Motions for dismissal and remand are before the Court. The fact that a dispute may require an interpretation of a confirmed plan does not necessarily make the dispute a core proceeding. A confirmed plan has characteristics of both a contract and a judgment. State courts are well qualified to adjudicate contract disputes and to enforce judgments. The removed adversary proceeding existed outside of bankruptcy and the adversary proceeding filed in this Court, which is nearly identical to the removed adversary, could exist outside of bankruptcy. The Court finds that the controversy before the Court is in the nature of a contract dispute which can be adjudicated in state court. Accordingly, neither the removed adversary proceeding nor the adversary proceeding is a core proceeding. The Court can find nothing in the adversary proceeding or the removed adversary proceeding that would affect the reorganized debtor's rights, liabilities, options or freedom of action in any way, nor can the Court find that this litigation will affect, in any conceivable way, the handling or administration of the bankruptcy estate. The Court finds that there is no bankruptcy estate to administer. The bankruptcy estate ceased to exist at the point when the transfer of estate property from the reorganized debtor to RSH became effective. The Court orders that adversary proceeding no. 96PC-2270 is dismissed for lack of jurisdiction, and orders that adversary proceeding no. 96PC-2316 is remanded to state court for the reason that this Court lacks jurisdiction to adjudicate the matter.

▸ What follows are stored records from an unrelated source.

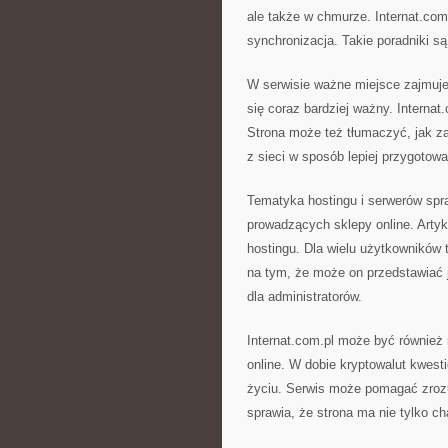
ale także w chmurze. Internat.co
synchronizacja. Takie poradniki s
W serwisie ważne miejsce zajmuje 
się coraz bardziej ważny. Interna
Strona może też tłumaczyć, jak z
z sieci w sposób lepiej przygotowa
Tematyka hostingu i serwerów spr
prowadzących sklepy online. Arty
hostingu. Dla wielu użytkowników 
na tym, że może on przedstawiać j
dla administratorów.
Internat.com.pl może być również
online. W dobie kryptowalut kwest
życiu. Serwis może pomagać zrozu
sprawia, że strona ma nie tylko ch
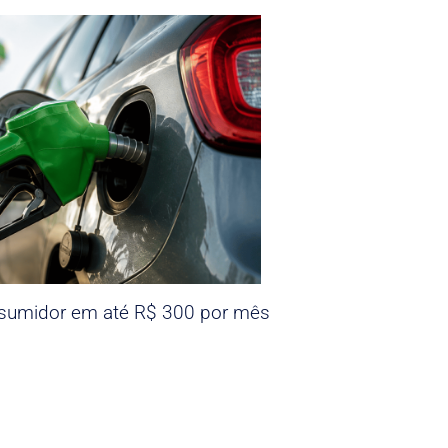
nsumidor em até R$ 300 por mês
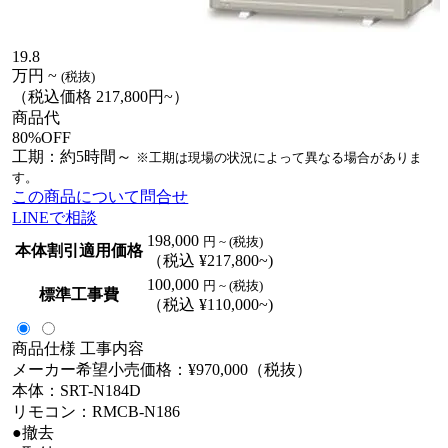
19.8
万円
~
(税抜)
（税込価格 217,800円~）
商品代
80%OFF
工期：約5時間～
※工期は現場の状況によって異なる場合がありま
す。
この商品について問合せ
LINEで相談
198,000
円 ~ (税抜)
本体割引適用価格
（税込 ¥217,800~)
100,000
円 ~ (税抜)
標準工事費
（税込 ¥110,000~)
商品仕様
工事内容
メーカー希望小売価格：¥970,000（税抜）
本体：SRT-N184D
リモコン：RMCB-N186
●撤去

In re Ricci Investment Company


(Internal Ref: Opinion 396)

Jan-10-1997

UNPUBLISHED

93B-23895

Judge Boulden

PDF icon 396.pdf

The proponents of a confirmed chapter 11 plan objected to the fee application filed by the chapter 11 trustee's attorneys and raised issues regarding the chapter 11 trustee's business judgment versus the attorney for the trustee's legal judgment, whether certain tasks performed by the trustee's attorneys were beneficial to the estate, and the impact of a violation of Fed. R. Bankr. P. 3016(a) on the allowance of fees. Relying on In re Curlew Valley Assoc. , 14 B.R. 506 (Bankr. D. Utah 1981), the Court found that although in hindsight, some of the trustee's decisions may have appeared improvident or premature, the trustee's decisions were reasonable, made in good faith, and were within the scope of the trustee's authority under the Bankruptcy Code. Applying 11 U.S.C. § 330 as it existed prior to the Bankruptcy Reform Act of 1994, the Court determined benefit under Rubner & Kutner, P.C. v. U.S. Trustee (In re Lederman Enters., Inc.) , 997 F.2d 1321 (10th Cir. 1993) by looking at whether services rendered by the trustee's attorneys promoted the bankruptcy process in accordance with the Bankruptcy Code and Rules. The Court concluded that time spent by the trustee's attorneys to draft the trustee's disclosure statement and plan that were filed in violation of Fed. R. Bankr. P. 3016(a) and time spent by the trustee's attorneys on an escrow agreement that allowed a result contrary to that approved by the Court were not beneficial to the estate. The Court denied compensation for these services.

ln re Vario In re Boswell


(Internal Ref: Opinion 395)

Nov-14-1996

UNPUBLISHED

96B-22208 96B-21913

Judge Boulden

PDF icon 395.pdf

The standing chapter 13 trustee objected to confirmation of the chapter 13 debtors' proposed plans, which provided for interest payments through the plan on prepetition mortgage default amounts. Since, in both cases, the contracts between the debtors and mortgage holders were entered into after October 22, 1994, 11 U.S.C. § 1322(e) was applicable. Section 1322(e), enacted to overrule Rake v. Wade, 508 U.S. 464 (1993), prohibits the payment of interest on prepetition mortgage defaults unless the underlying contract or applicable non-bankruptcy law so provides. The court sustained the trustee's objection to confirmation, but confirmed both plans as subsequently amended to remove the interest provision.